Provided material Block Start

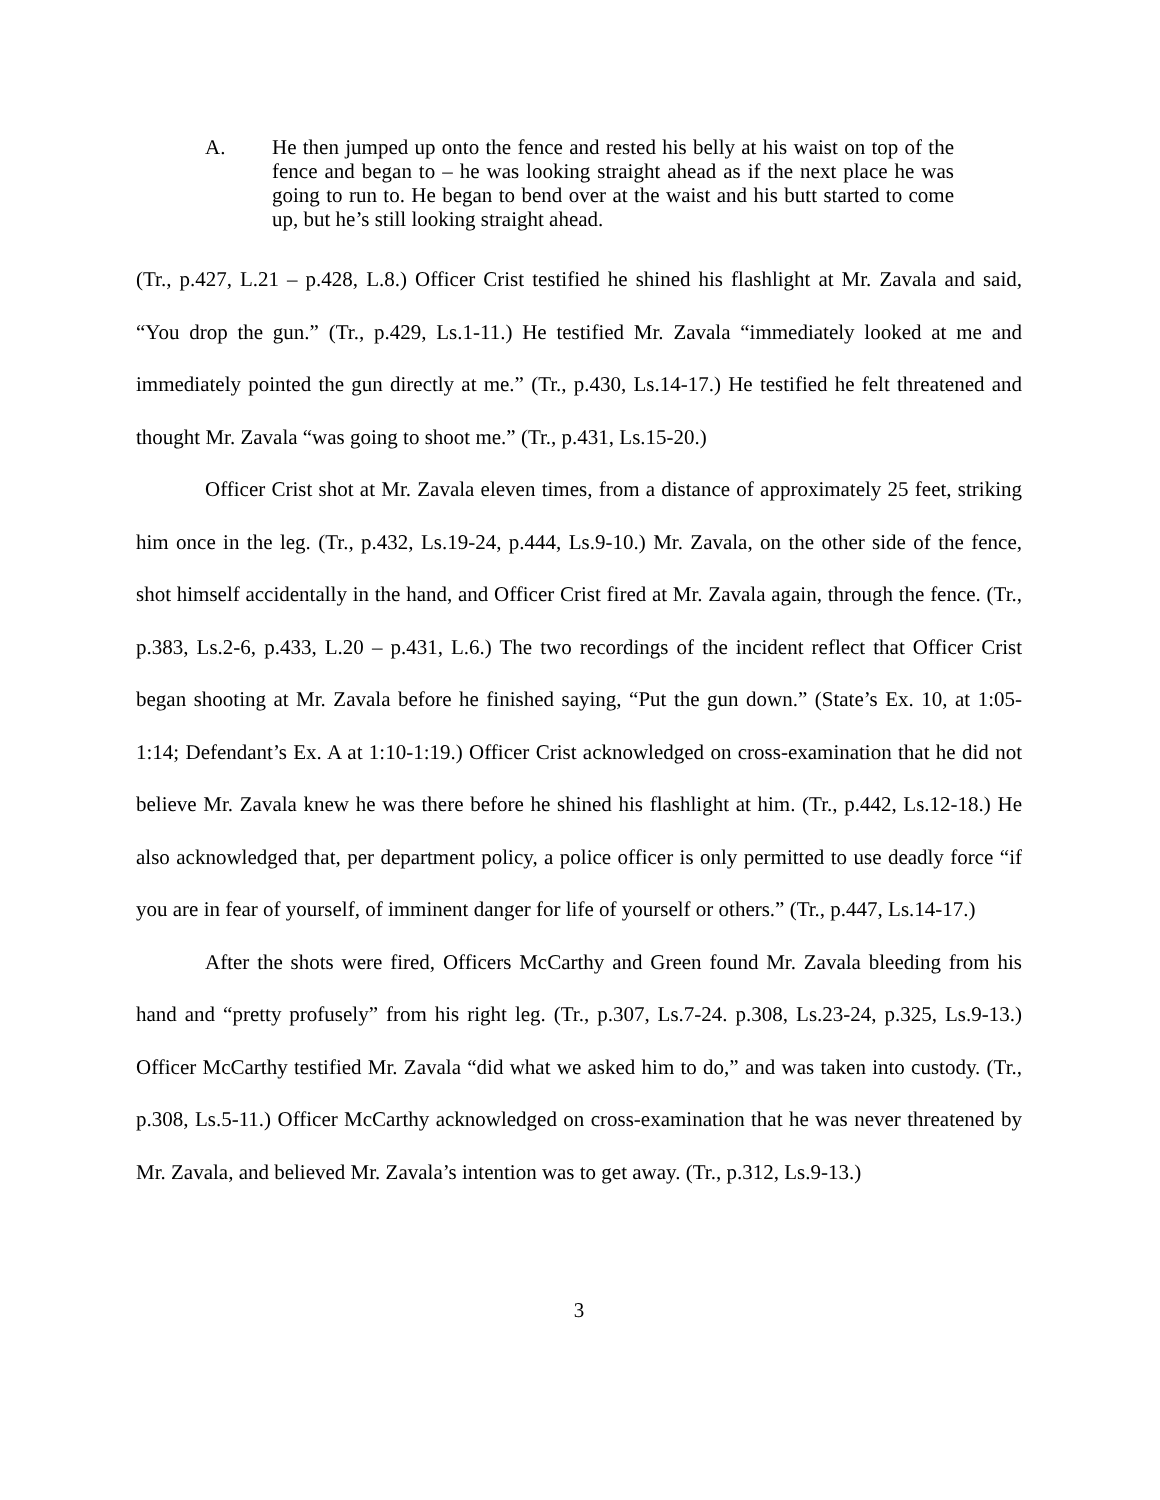A. He then jumped up onto the fence and rested his belly at his waist on top of the fence and began to – he was looking straight ahead as if the next place he was going to run to. He began to bend over at the waist and his butt started to come up, but he’s still looking straight ahead.
(Tr., p.427, L.21 – p.428, L.8.) Officer Crist testified he shined his flashlight at Mr. Zavala and said, “You drop the gun.” (Tr., p.429, Ls.1-11.) He testified Mr. Zavala “immediately looked at me and immediately pointed the gun directly at me.” (Tr., p.430, Ls.14-17.) He testified he felt threatened and thought Mr. Zavala “was going to shoot me.” (Tr., p.431, Ls.15-20.)
Officer Crist shot at Mr. Zavala eleven times, from a distance of approximately 25 feet, striking him once in the leg. (Tr., p.432, Ls.19-24, p.444, Ls.9-10.) Mr. Zavala, on the other side of the fence, shot himself accidentally in the hand, and Officer Crist fired at Mr. Zavala again, through the fence. (Tr., p.383, Ls.2-6, p.433, L.20 – p.431, L.6.) The two recordings of the incident reflect that Officer Crist began shooting at Mr. Zavala before he finished saying, “Put the gun down.” (State’s Ex. 10, at 1:05-1:14; Defendant’s Ex. A at 1:10-1:19.) Officer Crist acknowledged on cross-examination that he did not believe Mr. Zavala knew he was there before he shined his flashlight at him. (Tr., p.442, Ls.12-18.) He also acknowledged that, per department policy, a police officer is only permitted to use deadly force “if you are in fear of yourself, of imminent danger for life of yourself or others.” (Tr., p.447, Ls.14-17.)
After the shots were fired, Officers McCarthy and Green found Mr. Zavala bleeding from his hand and “pretty profusely” from his right leg. (Tr., p.307, Ls.7-24. p.308, Ls.23-24, p.325, Ls.9-13.) Officer McCarthy testified Mr. Zavala “did what we asked him to do,” and was taken into custody. (Tr., p.308, Ls.5-11.) Officer McCarthy acknowledged on cross-examination that he was never threatened by Mr. Zavala, and believed Mr. Zavala’s intention was to get away. (Tr., p.312, Ls.9-13.)
3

Provided material Block End

Give back the material above exactly as written, but omit the images.

A. He then jumped up onto the fence and rested his belly at his waist on top of the fence and began to – he was looking straight ahead as if the next place he was going to run to. He began to bend over at the waist and his butt started to come up, but he’s still looking straight ahead.
(Tr., p.427, L.21 – p.428, L.8.) Officer Crist testified he shined his flashlight at Mr. Zavala and said, “You drop the gun.” (Tr., p.429, Ls.1-11.) He testified Mr. Zavala “immediately looked at me and immediately pointed the gun directly at me.” (Tr., p.430, Ls.14-17.) He testified he felt threatened and thought Mr. Zavala “was going to shoot me.” (Tr., p.431, Ls.15-20.)
Officer Crist shot at Mr. Zavala eleven times, from a distance of approximately 25 feet, striking him once in the leg. (Tr., p.432, Ls.19-24, p.444, Ls.9-10.) Mr. Zavala, on the other side of the fence, shot himself accidentally in the hand, and Officer Crist fired at Mr. Zavala again, through the fence. (Tr., p.383, Ls.2-6, p.433, L.20 – p.431, L.6.) The two recordings of the incident reflect that Officer Crist began shooting at Mr. Zavala before he finished saying, “Put the gun down.” (State’s Ex. 10, at 1:05-1:14; Defendant’s Ex. A at 1:10-1:19.) Officer Crist acknowledged on cross-examination that he did not believe Mr. Zavala knew he was there before he shined his flashlight at him. (Tr., p.442, Ls.12-18.) He also acknowledged that, per department policy, a police officer is only permitted to use deadly force “if you are in fear of yourself, of imminent danger for life of yourself or others.” (Tr., p.447, Ls.14-17.)
After the shots were fired, Officers McCarthy and Green found Mr. Zavala bleeding from his hand and “pretty profusely” from his right leg. (Tr., p.307, Ls.7-24. p.308, Ls.23-24, p.325, Ls.9-13.) Officer McCarthy testified Mr. Zavala “did what we asked him to do,” and was taken into custody. (Tr., p.308, Ls.5-11.) Officer McCarthy acknowledged on cross-examination that he was never threatened by Mr. Zavala, and believed Mr. Zavala’s intention was to get away. (Tr., p.312, Ls.9-13.)
3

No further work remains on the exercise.